Consolidate Multiple Google Workspace Accounts Into One Master Email

May 5, 2026

If you work across multiple Google Workspace domains—say, one for your main company and another for a subsidiary or client—you know the friction: flipping between accounts, missing emails from the other inbox, having to remember which address to send from.

There’s a pattern for this. It’s sometimes called a “God Account” or “master account.” You set up one email as your central hub, pull in mail from all your other addresses, and then send as those addresses directly. Gmail thinks you’re logged into each one, but you’re not bouncing between tabs.

Here’s how.

The Setup: Three Pieces

You’re doing two things: pulling mail in (so you see everything) and sending as (so replies go from the right address). They work independently, so you can mix strategies.

1. Fix Admin Settings First

This is the blocker most people hit. You need to let Gmail do two things it normally restricts: automatic forwarding and per-user SMTP auth.

Log into admin.google.com as the admin of the main domain, then navigate to:

Apps → Google Workspace → Gmail → End User Access

Enable these three:

  • POP & IMAP (you’ll need this for the pull-in step)
  • Automatic forwarding (lets users set up auto-forward)
  • Allow per-user outbound gateways (this is the one that matters—it lets you send as external addresses)

Gmail admin settings: POP/IMAP and forwarding toggles

Then go to Apps → Google Workspace → Gmail → Routing and make sure no rule is blocking external forwarding.

Important: If you have multiple Workspace domains involved, repeat these steps in each domain’s admin console. You need forwarding enabled on all sides.

If you don’t have admin access to all the domains, you’re not stuck—you can still pull mail via POP3 (slower, but doesn’t need admin permission). But the faster path (automatic forwarding) needs the admin on the source domain to flip that toggle.

2. Pull Mail In

Let’s say you want to consolidate three work accounts into one master email. In your master account (Gmail) → Settings → Accounts → Check mail from other accounts → Add a mail account:

For each source account, you have two options:

Option A: Gmailify (if you haven’t already linked them)

  • Gmail offers “Gmailify” for Google accounts. Use this if available—it syncs labels and spam filtering.

Option B: POP3

  • Server: pop.gmail.com:995
  • Port: 995 (SSL on)
  • Username: the full email address of the source account
  • Password: an app password from that source account (not your regular password)

Generate app passwords at myaccount.google.com → Security → 2-Step Verification → App passwords.

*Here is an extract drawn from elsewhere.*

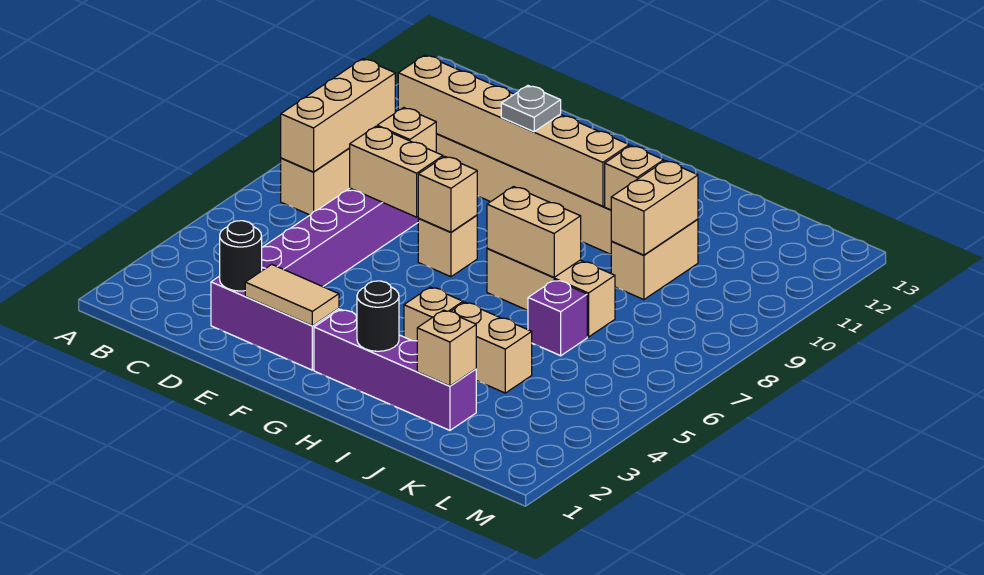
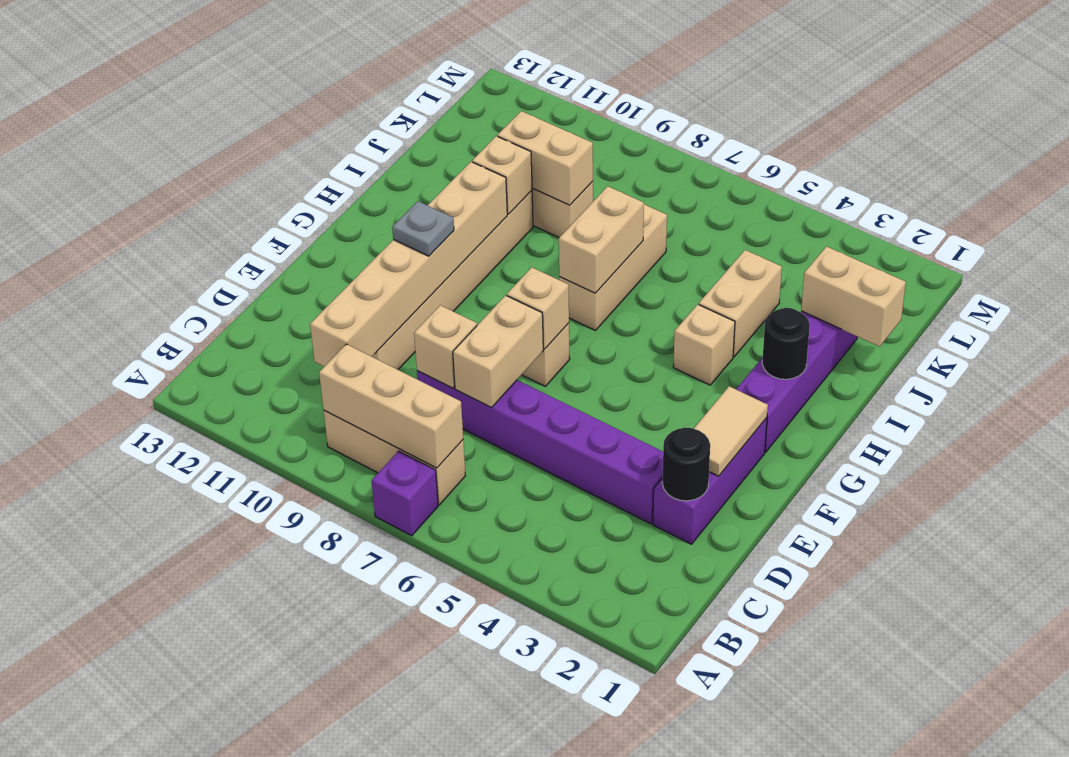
tan 1x1 brick [417,310,476,386] -> tan 1x2 brick [801,247,906,347]
purple 1x1 brick [528,280,587,356] -> purple 1x1 brick moved to [372,451,438,536]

Check the box “Label incoming messages” so you can tell which inbox they came from.

Gmail account settings: adding POP3 mail check

Faster alternative: If admin allowed automatic forwarding on the source domain, just go to each source account → Settings → Forwarding and POP/IMAP → Forwarding and set it to forward to your master email. Pick “keep a copy in Gmail” or “delete after forwarding” depending on your preference. Instant, and you can still see the original label.

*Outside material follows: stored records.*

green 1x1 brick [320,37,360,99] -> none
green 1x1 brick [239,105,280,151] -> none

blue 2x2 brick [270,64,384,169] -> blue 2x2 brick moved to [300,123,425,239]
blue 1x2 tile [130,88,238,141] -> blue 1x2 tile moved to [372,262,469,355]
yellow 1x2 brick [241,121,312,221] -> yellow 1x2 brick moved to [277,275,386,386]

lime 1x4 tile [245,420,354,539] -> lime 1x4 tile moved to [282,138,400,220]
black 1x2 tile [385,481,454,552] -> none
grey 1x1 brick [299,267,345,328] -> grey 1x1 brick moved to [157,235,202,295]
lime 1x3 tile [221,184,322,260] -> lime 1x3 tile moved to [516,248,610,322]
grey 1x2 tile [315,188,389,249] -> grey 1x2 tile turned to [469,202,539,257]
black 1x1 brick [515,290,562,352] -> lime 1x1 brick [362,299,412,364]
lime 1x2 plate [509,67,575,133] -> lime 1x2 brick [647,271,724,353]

3. Send As Those Addresses

Now your master inbox sees all the mail. But when you reply, Gmail defaults to sending from your master address. You want replies to come from the original sender.

In your master account → Settings → Accounts → Send mail as → Add another email address:

  • Uncheck “Treat as alias” (important—this tells Gmail to use SMTP, not just relabel)
  • SMTP server: smtp.gmail.com:465
  • Port: 465 (SSL on)
  • Username: full email address of the source account
  • Password: app password (same one you generated for POP3)

Gmail will send a verification email to that address. Since you’ve already set up the pull-in or forward, it’ll land in your master inbox. Click the verification link, and you’re done.

Gmail settings: adding an SMTP send-as address

Repeat this for each address you want to send from.

Order of Operations

  1. Admin first. Fix the toggles in all Workspace admin consoles.
  2. App passwords. Generate one for each source account at myaccount.google.com.
  3. Set up “Send as” before inbound. The send-as setup sends a verification email—proving your forwarding/pull-in is working.
  4. Then set up the pull-in. Either POP3 or automatic forwarding.

This order matters because if send-as fails due to a missing app password or invalid SMTP config, you’ll know immediately.

The Payoff

After this, your workflow changes:

  • You open Gmail once. (Your master account.)
  • You see all incoming mail, labeled by source.
  • When you reply, you pick which address to send from—no bouncing between tabs, no missing emails.
  • Your phone app syncs the same account. One place to check everything.

If you ever need to switch to a different master account, you can re-point the forwarding or POP3 setup. It’s reversible.

The pattern works at any scale—two domains, five domains, doesn’t matter. The admin settings are the hardest part. Once those are unlocked, the rest is just config.


One last thing: If the “Allow per-user outbound gateways” toggle is off and you can’t flip it (not an admin), you can still make this work—just use automatic forwarding on the source side and POP3 pull-in on the master side. Slower, but it avoids needing SMTP auth to send as external addresses. Check with your Workspace admin about what’s possible in your setup.